Türkiye Barolar Birliğinin; avukata yönelik şiddetle ilgili olarak 4 Nisan 2022’de Türkiye Büyük Millet Meclisine, 8 Temmuz 2022’de Adalet Bakanlığına yapmış olduğu başvurularda dile getirilen; konunun öncelikli gündem maddesi haline getirilmesi, Meclis Araştırma Komisyonu kurulması, zorunlu tedbirlerin derhal alınması ve mevzuat çalışması yapılması şeklindeki açık, somut, net talep ve önerilerinin bir an evvel karşılanması, avukatlar için olduğu kadar yurttaşların savunma hakları için de zorunludur. Çünkü avukata yönelik saldırı, yurttaşın savunma hakkına yönelik saldırıdır.
Bugün buradan bir kez daha haykırıyoruz: Mesleğimizi yaparken, görevimizi ifa ederken can veriyoruz. Avukat tehdit altındaysa, hak arama özgürlüğü de tehdit altındadır. Bizler dava dosyalarının tarafı değil, vekiliyiz. Vekalet etmek mesleğimizin gereğidir. Biz bu görevi üstlenmezsek; adalet işlemez. Bize saldıranların bile muhtaç oldukları savunma hakkı kullanılamaz. Bizler bu görevi, şu veya bu kişilerin menfaati için değil, adil yargılanma hakkının hayata geçirilmesi için yerine getiriyoruz” dedi.
ACİL TALEBİMİZ !
Şiddetin önlenmesi için acil talepleri dile getiren Polat, “Acil talebimiz şudur: Yeni yasama döneminde, Anayasa’nın 98. ve TBMM İçtüzüğünün 104. ve 105. maddeleri uyarınca Meclis araştırması açılmalı, konuyla ilgili TBMM araştırma komisyonu kurulmalıdır. Türkiye Barolar Birliğinin Adalet Bakanlığına sunduğu önerilerde yer alan gerekli düzenlemeler acilen hayata geçirilmelidir. Devletin tüm kurumlarında ve yurttaşlarda, avukata yönelik şiddetin engellenmesiyle ilgili farkındalık yaratılmalı ve buna ilişkin somut çalışmalar hayata geçirilmelidir.

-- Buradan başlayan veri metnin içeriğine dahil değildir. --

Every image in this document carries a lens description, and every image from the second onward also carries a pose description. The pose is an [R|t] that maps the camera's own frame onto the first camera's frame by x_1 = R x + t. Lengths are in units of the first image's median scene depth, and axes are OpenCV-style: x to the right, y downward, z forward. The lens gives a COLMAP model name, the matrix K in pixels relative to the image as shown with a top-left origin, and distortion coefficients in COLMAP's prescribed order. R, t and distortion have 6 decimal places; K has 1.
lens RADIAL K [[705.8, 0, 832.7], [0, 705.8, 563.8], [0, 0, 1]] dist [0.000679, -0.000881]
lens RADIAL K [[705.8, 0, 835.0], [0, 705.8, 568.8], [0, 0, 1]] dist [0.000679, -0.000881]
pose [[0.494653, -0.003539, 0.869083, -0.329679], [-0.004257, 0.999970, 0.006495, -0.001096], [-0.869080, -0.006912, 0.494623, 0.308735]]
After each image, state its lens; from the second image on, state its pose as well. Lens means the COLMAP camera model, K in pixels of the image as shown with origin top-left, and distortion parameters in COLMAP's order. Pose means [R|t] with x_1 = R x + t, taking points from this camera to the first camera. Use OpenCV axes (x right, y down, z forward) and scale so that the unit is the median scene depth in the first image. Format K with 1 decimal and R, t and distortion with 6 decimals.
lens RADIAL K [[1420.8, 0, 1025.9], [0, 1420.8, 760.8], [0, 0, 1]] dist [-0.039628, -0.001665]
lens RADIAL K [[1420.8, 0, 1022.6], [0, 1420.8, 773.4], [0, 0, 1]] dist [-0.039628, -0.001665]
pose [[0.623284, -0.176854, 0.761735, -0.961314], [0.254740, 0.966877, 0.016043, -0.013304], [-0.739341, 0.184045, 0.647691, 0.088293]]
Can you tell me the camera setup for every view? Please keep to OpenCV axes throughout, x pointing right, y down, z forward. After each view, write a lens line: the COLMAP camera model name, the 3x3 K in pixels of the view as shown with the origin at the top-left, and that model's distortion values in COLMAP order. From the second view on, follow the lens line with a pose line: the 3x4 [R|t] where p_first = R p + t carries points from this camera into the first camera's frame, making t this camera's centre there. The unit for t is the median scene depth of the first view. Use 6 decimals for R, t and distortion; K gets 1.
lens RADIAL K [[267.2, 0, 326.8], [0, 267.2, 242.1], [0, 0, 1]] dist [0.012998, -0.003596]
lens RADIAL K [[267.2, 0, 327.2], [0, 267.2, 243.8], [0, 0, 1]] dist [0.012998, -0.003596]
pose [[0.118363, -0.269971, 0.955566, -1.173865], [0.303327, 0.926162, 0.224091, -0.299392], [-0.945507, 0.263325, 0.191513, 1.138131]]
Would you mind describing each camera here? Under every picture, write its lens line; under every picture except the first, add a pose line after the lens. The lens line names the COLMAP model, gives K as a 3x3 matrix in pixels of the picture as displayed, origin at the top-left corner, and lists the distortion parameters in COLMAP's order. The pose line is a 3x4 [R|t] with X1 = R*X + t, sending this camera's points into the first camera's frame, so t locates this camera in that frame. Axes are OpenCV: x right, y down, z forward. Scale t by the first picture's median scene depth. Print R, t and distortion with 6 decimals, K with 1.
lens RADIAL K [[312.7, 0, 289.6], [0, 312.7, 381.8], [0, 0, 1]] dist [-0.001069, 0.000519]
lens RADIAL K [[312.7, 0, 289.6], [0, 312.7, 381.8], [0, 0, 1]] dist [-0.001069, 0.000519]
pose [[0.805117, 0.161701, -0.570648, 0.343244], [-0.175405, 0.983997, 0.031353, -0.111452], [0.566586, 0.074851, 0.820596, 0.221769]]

Tek bir kayba daha tahammülümüz yok! 180 bin avukat, Barolarımız ve Türkiye Barolar Birliği olarak; avukata yönelik şiddetin normalleşmesine izin vermeyecek, onurla ve asla vazgeçmeden ortak mücadeleyi sonuna kadar sürdüreceğiz.
Bu sebeple, meslek şehitlerimizi saygıyla anıyoruz. Mesleğimizi, meslektaşlarımızı ve yurttaşlarımızın haklarını sahipsiz bırakmayacağız” şeklinde konuştu.